Pharmacokinetics: Absorption: Following oral administration, Aspirin is absorbed rapidly and completely from the gastro-intestinal tract. During and after absorption Aspirin is converted into its main active metabolite, salicylic acid. Maximal plasma levels are reached after 10 - 20 minutes for Aspirin and after 0.3-2 hours for salicylic acid, respectively.
Tablets (immediate-release): Cmax is reached after approximately 30 minutes for Aspirin and after 1.5 hours for salicylic acid, respectively, when administered under fasting conditions. Intake with food leads to comparable Cmax and AUC, but the time to Cmax is prolonged on average about 2.7-fold when taken together with food. However, due to the mechanistic relationship between the total plasma exposure of Aspirin and its inhibitory effect on platelet aggregation, the difference in the rate of absorption of Aspirin is not considered relevant for the chronic therapy with low dose Aspirin in order to accomplish adequate inhibition of platelet aggregation.

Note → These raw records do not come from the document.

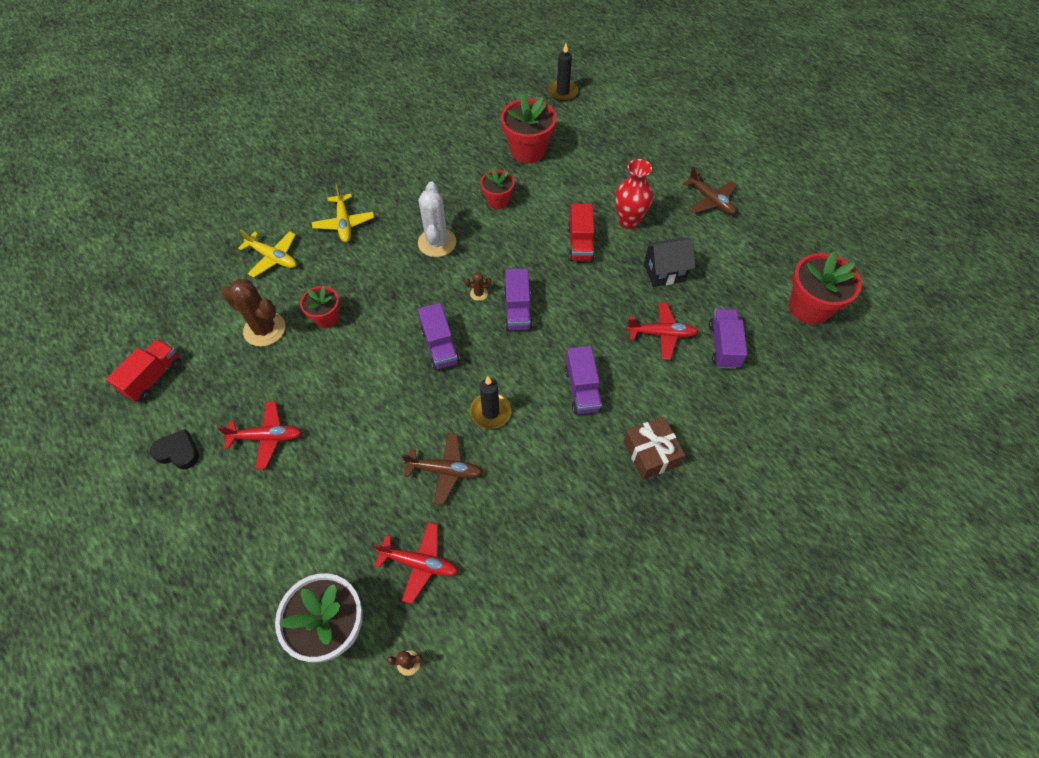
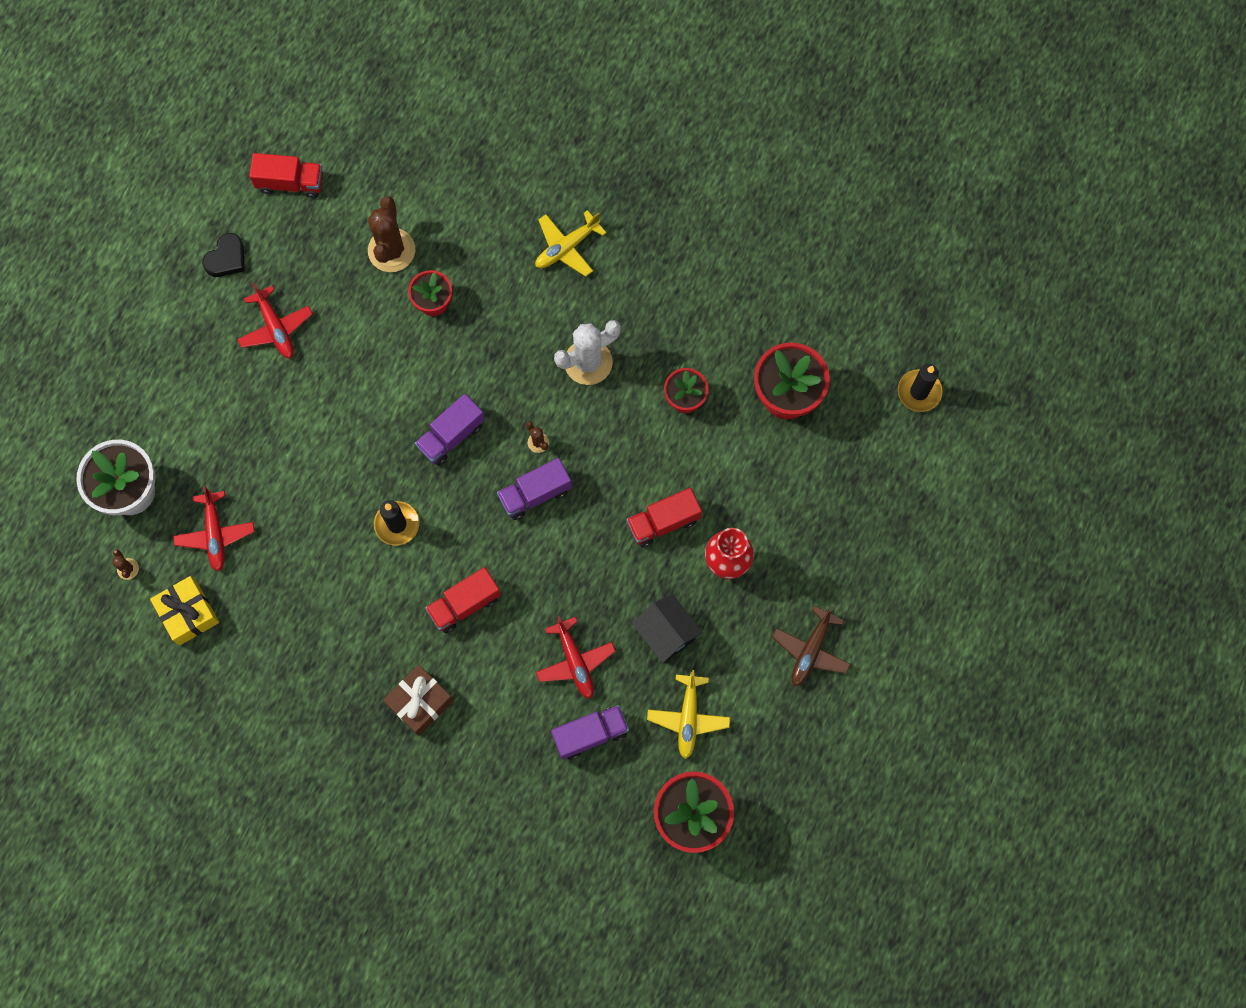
camera: 65 degrees right, 15 degrees up
(178, 452) = (226, 258): black heart -> black heart turned 45 degrees clockwise
(273, 257) = (484, 202): yellow plane -> yellow plane (688, 718)
(445, 470) = (314, 511): brown plane -> none
(482, 620) = (188, 613): none -> yellow gift
(582, 389) = (464, 604): purple truck -> red truck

Distribution: Both Aspirin and salicylic acid are extensively bound to plasma proteins and are rapidly distributed throughout the body. Salicylic acid passes into breast milk and crosses the placenta (see Use in Pregnancy & Lactation).

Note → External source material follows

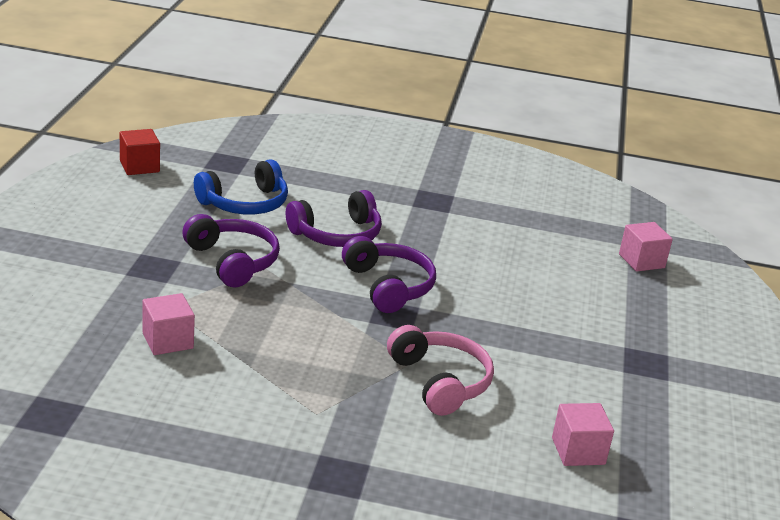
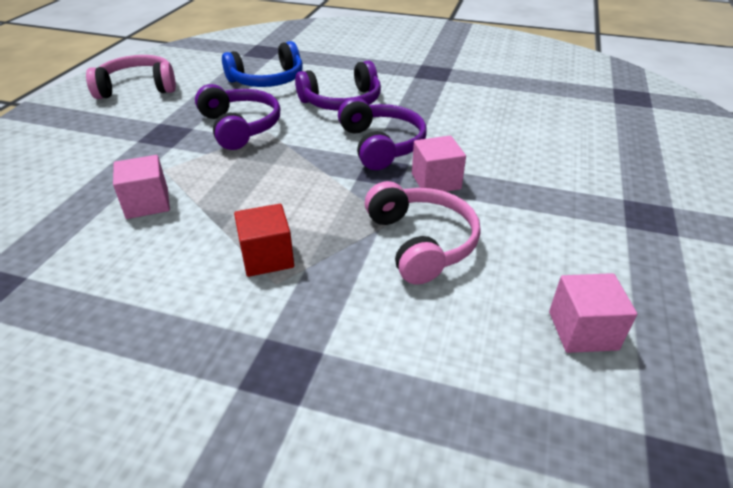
camera: 10 degrees right, 10 degrees up
(95, 208) = (138, 88): none -> pink headphones
(139, 166) = (190, 56): red cube -> red cube (267, 257)
(641, 261) = (629, 115): pink cube -> pink cube (436, 181)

Metabolism/Biotransformation: The parent drug Aspirin is converted into its main metabolite salicylic acid. The acetyl group of Aspirin begins to split off hydrolytically even during passage through the intestinal mucosa but mainly this process takes place in the liver. The main metabolite Salicylic acid is eliminated predominantly by hepatic metabolism. Its metabolites are salicyluric acid, salicylic phenolic glucuronide, salicylacyl glucuronide, gentisic acid, and gentisuric acid.
Elimination/Excretion/Linearity: The elimination kinetics of salicylic acid is dose-dependent, as metabolism is limited by liver enzyme capacity. The elimination half-life therefore varies from 2 to 3 hours after low doses to up to about 15 hours at high doses. Salicylic acid and its metabolites are excreted mainly via the kidneys. Available pharmacokinetic data of Aspirin do not indicate a clinical meaningful deviation from dose-proportionality in the dose range of 100 mg to 500 mg.